Heading down to Texas to meet the children of illegal immigrants, she wears a coat with the legend ‘I really don’t care, do you?’
‘Oh my God! Is that a callous message to the poor children, cruelly separated from their criminal parents by the mean man in the White House?’
No. As Melania explained, the message was intended for the purveyors of fake news, the left-wing media who spend their time spinning webs of hostile innuendo.
Melania Trump wears a white pantsuit to the State of the Union Address. But… but isn’t the white pantsuit Hillary Clinton’s emblem? Is Melania covertly dissenting from her husband and declaring her solidarity with Hillary?
First of all, not to be cruel about it, no one would mistake Melania Trump in a pant-suit for Hillary Clinton in similar attire.

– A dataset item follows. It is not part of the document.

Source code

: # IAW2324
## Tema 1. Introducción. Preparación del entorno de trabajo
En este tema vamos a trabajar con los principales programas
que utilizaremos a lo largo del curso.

Contrast the Venus of Urbino and the Venus of Willendorf. Second, the skein of what Melania calls ‘speculation’ is so patently catty bloviation intended not to illuminate but to wound. Why pay it any attention?
In the interests of full disclosure, I should acknowledge that I rarely watch television news any more than I am in the habit of bathing in polluted water. But a journalist’s lot can be demanding. Asked to comment on the kerfuffle over Melania Trump’s ABC interview, I decided to forego the advice proffered by Sydney Smith — he never read a book before reviewing it, he said, because he found that it prejudiced his opinion — and actually watch the interview.
For someone like Sydney Smith who enjoys having his prejudices confirmed, it was in some respects a pleasant experience. The many clips of carping, malicious newscasters amply bolstered my low opinion of that tribe. And Melania Trump, calm, cool and collected, was a model of patient dignity.
The interview was supposed to be a racy game of ‘Gotcha!’ ‘What about that Access Hollywood tape, eh? What about his rumoured infidelities? Did the President apologise to you?’
I liked the White House response: yes, the President often apologises to Melania — ‘for all the media nonsense and scrutiny she has been under since entering the White House’. Good for him.
Melania Trump set the tone for her entire hour-long interview at the beginning. Tom Llamas began with the question ‘Melania Trump is …’ and asked her to complete the sentence. Here, too, she ended by following the sage advice of Polonius. That’s a hard one, Melania said, and then provided the perfect inventory: ‘a mother, a wife, a daughter, a sister, a friend, the First Lady of the United States, caring, compassionate, strong, independent, very detail-oriented, and staying true to herself.’
This interview was meant to demean Melania Trump and damage her husband. Like so many press gambits these days, it backfired and reflected brilliantly on them both.